TEXT SHOWN:
□ □ □ □ □

benchmark/results/raw/<sha>/.
vs OFF baseline (0% = tie)
Python: 3.11.5
Model: Sonnet + Haiku for OFF - Just Sonnet for ON
Imprint: 0.5.1
Memories: 5,427
Reading the numbers: cost vs. quality
The two categories where ON costs more — Session Summary and Creation — aren't regressions. They're the categories where Imprint returns substantially richer responses (+35% and +44% quality vs OFF, judged by Claude on completeness, accuracy, structure, specificity, and scope fidelity). ON pulls facts from many indexed sources in one go where OFF reads one or two files and paraphrases. The extra tokens buy a more complete first answer — and for creation prompts especially, a more complete first answer is what cuts the follow-up round trips that never show up in a single-prompt benchmark.

□ □ □ □ □

GIVEN INFORMATION:
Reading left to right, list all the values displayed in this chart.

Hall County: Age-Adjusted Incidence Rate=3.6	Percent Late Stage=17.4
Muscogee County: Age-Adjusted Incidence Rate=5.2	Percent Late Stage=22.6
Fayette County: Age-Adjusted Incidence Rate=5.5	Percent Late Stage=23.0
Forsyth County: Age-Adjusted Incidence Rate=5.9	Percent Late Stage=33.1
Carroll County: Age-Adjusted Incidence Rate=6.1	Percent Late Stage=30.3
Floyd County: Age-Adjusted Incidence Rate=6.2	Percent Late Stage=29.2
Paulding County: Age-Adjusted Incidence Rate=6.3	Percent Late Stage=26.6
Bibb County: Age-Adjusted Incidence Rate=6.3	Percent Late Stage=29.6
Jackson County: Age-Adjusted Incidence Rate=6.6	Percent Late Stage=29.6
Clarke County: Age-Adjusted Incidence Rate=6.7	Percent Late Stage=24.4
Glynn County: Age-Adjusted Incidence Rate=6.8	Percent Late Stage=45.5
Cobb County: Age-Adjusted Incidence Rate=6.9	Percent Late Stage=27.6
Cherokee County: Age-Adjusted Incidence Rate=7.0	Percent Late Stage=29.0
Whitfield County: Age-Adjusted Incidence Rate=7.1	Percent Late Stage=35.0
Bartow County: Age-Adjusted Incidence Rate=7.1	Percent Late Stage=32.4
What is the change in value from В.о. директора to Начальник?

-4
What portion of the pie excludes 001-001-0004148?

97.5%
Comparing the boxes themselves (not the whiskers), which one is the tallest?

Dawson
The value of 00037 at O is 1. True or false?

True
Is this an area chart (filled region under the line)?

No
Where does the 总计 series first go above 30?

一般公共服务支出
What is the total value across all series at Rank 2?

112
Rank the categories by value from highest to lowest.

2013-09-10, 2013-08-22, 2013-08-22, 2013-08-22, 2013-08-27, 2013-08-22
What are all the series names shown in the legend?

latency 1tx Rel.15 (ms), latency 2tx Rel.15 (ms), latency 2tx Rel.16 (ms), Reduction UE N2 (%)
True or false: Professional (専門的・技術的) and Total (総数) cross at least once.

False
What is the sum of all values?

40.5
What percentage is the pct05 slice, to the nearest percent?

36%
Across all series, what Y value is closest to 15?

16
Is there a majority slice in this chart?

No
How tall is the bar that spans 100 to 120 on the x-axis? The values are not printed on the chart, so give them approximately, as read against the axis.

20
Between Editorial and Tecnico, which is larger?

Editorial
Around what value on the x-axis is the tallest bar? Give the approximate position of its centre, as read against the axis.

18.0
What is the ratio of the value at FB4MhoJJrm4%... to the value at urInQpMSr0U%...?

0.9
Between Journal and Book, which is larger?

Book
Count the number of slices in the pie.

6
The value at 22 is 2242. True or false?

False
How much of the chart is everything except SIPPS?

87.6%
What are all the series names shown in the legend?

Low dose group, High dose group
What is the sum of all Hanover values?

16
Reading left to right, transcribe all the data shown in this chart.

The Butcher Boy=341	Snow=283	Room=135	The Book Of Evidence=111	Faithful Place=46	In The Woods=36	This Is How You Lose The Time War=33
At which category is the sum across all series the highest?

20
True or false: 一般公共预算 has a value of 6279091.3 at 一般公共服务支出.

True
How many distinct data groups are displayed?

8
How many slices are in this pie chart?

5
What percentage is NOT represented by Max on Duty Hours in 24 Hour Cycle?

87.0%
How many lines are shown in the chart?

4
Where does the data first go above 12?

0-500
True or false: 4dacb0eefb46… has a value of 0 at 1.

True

□ □ □ □ □

TASKS TO COMPLETE:
1/ How would this sentence from the benchmark text read in Spanish: "ON pulls facts from many indexed sources in one go where OFF reads one or two files and paraphrases."?
2/ Can you write out, word for word, the part of the benchmark text that opens with the words containing "Python: 3.11.5" and closes with "a single-prompt benchmark."?

RESULTS FOR EACH TASK:
1/ ON extrae datos de muchas fuentes indexadas de una sola vez, mientras que OFF lee uno o dos archivos y parafrasea.

2/
Python: 3.11.5
Model: Sonnet + Haiku for OFF - Just Sonnet for ON
Imprint: 0.5.1
Memories: 5,427
Reading the numbers: cost vs. quality
The two categories where ON costs more — Session Summary and Creation — aren't regressions. They're the categories where Imprint returns substantially richer responses (+35% and +44% quality vs OFF, judged by Claude on completeness, accuracy, structure, specificity, and scope fidelity). ON pulls facts from many indexed sources in one go where OFF reads one or two files and paraphrases. The extra tokens buy a more complete first answer — and for creation prompts especially, a more complete first answer is what cuts the follow-up round trips that never show up in a single-prompt benchmark.